Erste Termine ganz kurzfristig abgesagt

In Werne wollte Reckers dieses Jahr auch groß einsteigen. Statt vier waren gleich sieben Termine geplant. Los gehen sollte es am 2. und 9. Juni. Doch Ende Mai hat Reckers die ersten beiden Veranstaltungen abgesagt. Ganz kurzfristig, wenige Tage vor dem ersten Termin. Seine knappe Begründung damals: Er habe parallel zu viel zu tun mit einem Public Viewing zur Europameisterschaft in Lüdinghausen. An den weiteren fünf Terminen wolle er aber festhalten, hieß es. 

Verzichten mussten die die Werner nicht auf die Veranstaltung: Darko Vukovic, ein Wirt aus der Innenstadt, sprang an beiden Terminen ein. Stadtmarketing, Wirte, Lions Club - alle freuten und feierten sich, dass sie kurzfristig Ersatz gefunden haben. Vukovic kündigte gleich vollmundig an: Falls Reckers im kommenden Jahr keine Zeit habe, dann nähmen die Werner Wirte das "selbst in die Hand".

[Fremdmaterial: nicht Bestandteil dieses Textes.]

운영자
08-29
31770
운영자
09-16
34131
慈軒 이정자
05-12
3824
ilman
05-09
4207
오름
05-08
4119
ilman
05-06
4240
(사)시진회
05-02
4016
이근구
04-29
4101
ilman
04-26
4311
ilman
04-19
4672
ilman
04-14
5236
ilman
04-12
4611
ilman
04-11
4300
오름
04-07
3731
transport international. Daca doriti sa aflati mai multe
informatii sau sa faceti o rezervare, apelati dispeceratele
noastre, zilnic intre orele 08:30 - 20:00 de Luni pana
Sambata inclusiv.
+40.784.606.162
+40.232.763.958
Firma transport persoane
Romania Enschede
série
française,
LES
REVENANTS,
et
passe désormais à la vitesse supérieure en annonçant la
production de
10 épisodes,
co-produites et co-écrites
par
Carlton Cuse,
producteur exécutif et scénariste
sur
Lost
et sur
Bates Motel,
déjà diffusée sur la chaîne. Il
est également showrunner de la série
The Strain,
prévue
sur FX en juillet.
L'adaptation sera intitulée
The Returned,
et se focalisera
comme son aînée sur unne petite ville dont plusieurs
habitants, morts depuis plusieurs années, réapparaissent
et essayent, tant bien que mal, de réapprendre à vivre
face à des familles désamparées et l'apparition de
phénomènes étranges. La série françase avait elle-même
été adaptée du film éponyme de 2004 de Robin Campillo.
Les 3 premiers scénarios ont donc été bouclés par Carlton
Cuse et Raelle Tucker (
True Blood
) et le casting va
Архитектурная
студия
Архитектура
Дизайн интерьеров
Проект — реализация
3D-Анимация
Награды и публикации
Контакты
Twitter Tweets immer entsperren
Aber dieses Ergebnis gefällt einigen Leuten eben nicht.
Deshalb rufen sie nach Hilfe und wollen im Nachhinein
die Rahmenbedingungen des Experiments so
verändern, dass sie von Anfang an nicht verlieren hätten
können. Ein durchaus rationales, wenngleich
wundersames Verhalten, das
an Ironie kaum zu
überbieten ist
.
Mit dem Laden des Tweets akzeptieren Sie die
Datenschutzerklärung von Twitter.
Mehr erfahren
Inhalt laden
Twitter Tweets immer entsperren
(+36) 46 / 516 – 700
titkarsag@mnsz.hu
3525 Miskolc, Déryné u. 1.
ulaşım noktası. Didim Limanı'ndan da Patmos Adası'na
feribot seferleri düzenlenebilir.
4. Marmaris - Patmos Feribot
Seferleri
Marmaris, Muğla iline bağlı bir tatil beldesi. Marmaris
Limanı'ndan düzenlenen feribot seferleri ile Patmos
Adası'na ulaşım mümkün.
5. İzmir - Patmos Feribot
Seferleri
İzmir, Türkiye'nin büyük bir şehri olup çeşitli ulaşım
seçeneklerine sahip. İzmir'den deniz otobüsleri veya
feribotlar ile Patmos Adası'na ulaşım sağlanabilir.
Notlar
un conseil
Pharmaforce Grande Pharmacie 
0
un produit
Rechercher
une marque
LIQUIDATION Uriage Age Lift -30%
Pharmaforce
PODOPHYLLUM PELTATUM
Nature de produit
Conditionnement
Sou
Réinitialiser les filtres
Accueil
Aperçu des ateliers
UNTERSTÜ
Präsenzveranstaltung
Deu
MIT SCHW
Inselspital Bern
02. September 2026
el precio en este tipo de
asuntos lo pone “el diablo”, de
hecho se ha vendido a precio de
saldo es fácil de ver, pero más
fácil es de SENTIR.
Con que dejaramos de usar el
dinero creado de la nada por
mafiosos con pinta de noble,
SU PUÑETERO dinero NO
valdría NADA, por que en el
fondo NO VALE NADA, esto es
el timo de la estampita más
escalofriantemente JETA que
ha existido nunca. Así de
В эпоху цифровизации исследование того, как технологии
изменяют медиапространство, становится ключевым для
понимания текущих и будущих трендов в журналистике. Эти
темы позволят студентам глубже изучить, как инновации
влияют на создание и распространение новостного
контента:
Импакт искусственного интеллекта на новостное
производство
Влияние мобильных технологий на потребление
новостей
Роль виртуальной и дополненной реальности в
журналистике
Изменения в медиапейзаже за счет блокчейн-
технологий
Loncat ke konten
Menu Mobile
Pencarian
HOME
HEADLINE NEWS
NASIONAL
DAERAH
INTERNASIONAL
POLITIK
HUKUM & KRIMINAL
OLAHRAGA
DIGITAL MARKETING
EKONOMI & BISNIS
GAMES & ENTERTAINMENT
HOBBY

Und genau so wird es wohl kommen: Denn Reckers hat die Veranstaltung in Werne vergangenen Freitag komplett abgesagt. Ohne zunächst viel dazu zu erklären. Auch das Stadtmarketing möchte die ganze Angelegenheit nicht wirklich gerne kommentieren, sagt Sprecherin Carolin Brautlecht. Sie erklärt aber dann doch, dass keine Sachkosten entstanden seien. Dass man die Absage bedauere und überrascht sei. 

Ob es das Marketing komplett unerwartet erwischt hat, bleibt etwas fraglich. Zumindest hat man die Produktion von Flyern und Plakaten laut Brautlecht hinausgezögert. Reckers habe sich in der Zusammenarbeit dieses Jahr "unzuverlässig" gezeigt. Ganz anders als 2015. Da sei alles "hervorragend" gelaufen.

Andere Veranstaltungen steigen

Doch was ist dieses Jahr schief gegangen? Aus dem Geschäft zurückgezogen hat Reckers sich nicht. Im Gegenteil. Neben dem Public Viewing zur EM in Lüdinghausen, organisiert er dort auch wieder "Mittwochs in Lüdinghausen", das jetzt gerade gestartet ist. Zudem soll es an fünf Dienstagen im Sommer "Selm trifft sich" geben. 

Warum Lüdinghausen und Selm, aber Werne nicht? Wilfried Reckers räumt im Gespräch mit uns ein, sich übernommen zu haben. Lüdinghausen hat das Public Viewing größer aufziehen wollen, als er es geplant habe. Mit großer Leinwand, statt kleiner Hütte mit Fernseher. "Ich bin da so reingeschlittert", sagt er. Das Ganze habe sich wie ein Schneeball entwickelt, sei immer größer geworden - und damit seien auch das finanzielle Risiko und der Druck gestiegen. 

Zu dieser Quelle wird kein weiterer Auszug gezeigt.